El amor todo lo puede, todo lo perdona, todo lo tolera, dice la biblia, en tanto que los neocristianos ni perdonan, ni toleran, ni en definitiva, aman.

Quieren ver a personas arrastradas, con el peso de sus egos y la arrogancia, que según ellos caracterizó su obrar, hundiéndolos en el fango y la ignominia. Tienen sed de condenas, no de justicia.

Mientras el espíritu de la ley y de todos los aprendizajes humanos, es prohijar estadios para el desarrollo humano, pretender humanos libres, querer humanos felices y laboriosos, que se interrelacionen y tiendan a la felicidad colectiva, armoniosa y amorosa, muchos, según las encuestas, una nueva mayoría, quieren seres humanos presos, tristes y disminuidos. ¿Dónde hemos descendido?

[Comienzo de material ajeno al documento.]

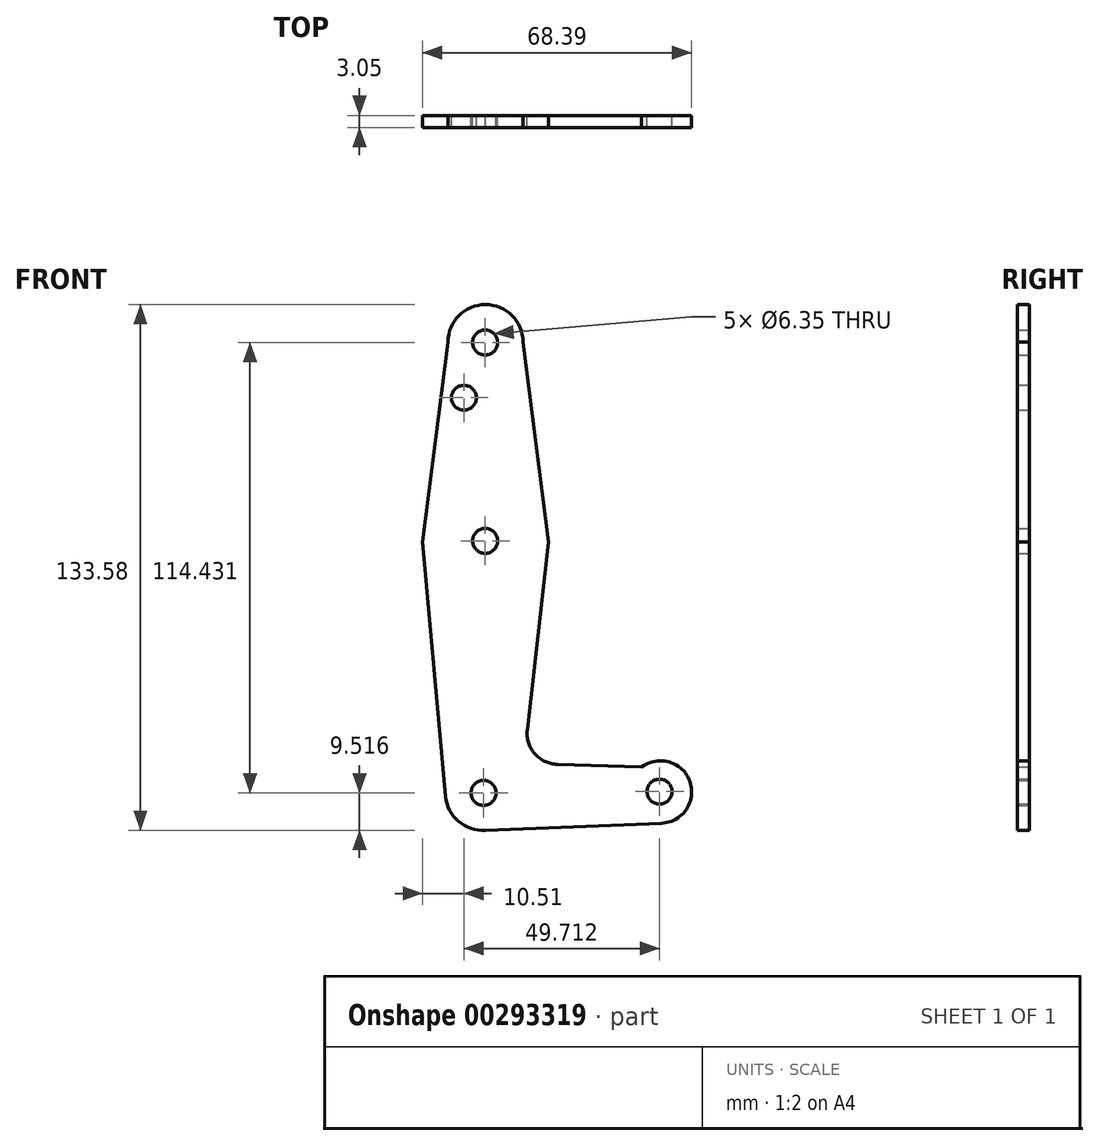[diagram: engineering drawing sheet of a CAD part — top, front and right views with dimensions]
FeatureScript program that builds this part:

No hablo de la práctica de dar a cada quien lo que corresponda, que es una obligación legal, hablo del deseo de que el prójimo delinca, o al menos sea acusado; porque me luce pedante, porque no me saludó, porque se olvidó que éramos lo mismo y se creció demasiado, y cientos de porqués; para que sea condenado y obligado a descender a mi nivel de vaciedad y miserias.

Enseño a mis hijos el bien, pero conozco de muchos que siendo inocentes parecen culpables y son tratados como tal, inocentes sin oportunidades de demostrar tal condición, llenando nuestras cárceles, dirigidos y controlados hasta para el ejercido de sus más básicas necesidades, y temo por el mundo que les legamos a los próximos. Tus hijos y los míos están a la presa de sedientos de sangre. Indefensos, si es que le hemos inculcado correctamente el bien.

En definitiva el Humano tiene que volcarse al Ser, pues lo primero es la plena condición animal que procura supremacías y contiendas de alfas, en tanto lo otro, es nuestro nexo con lo celestial, nuestro vínculo con Dios. Amémonos de corazón, no de labios ni de oídos.

Advierte que la falta de perdón puede ser una apertura para que Satanás nos haga desviar. Segunda de Corintios 2:5-11. ¿Es Satanás nuestro impulsor?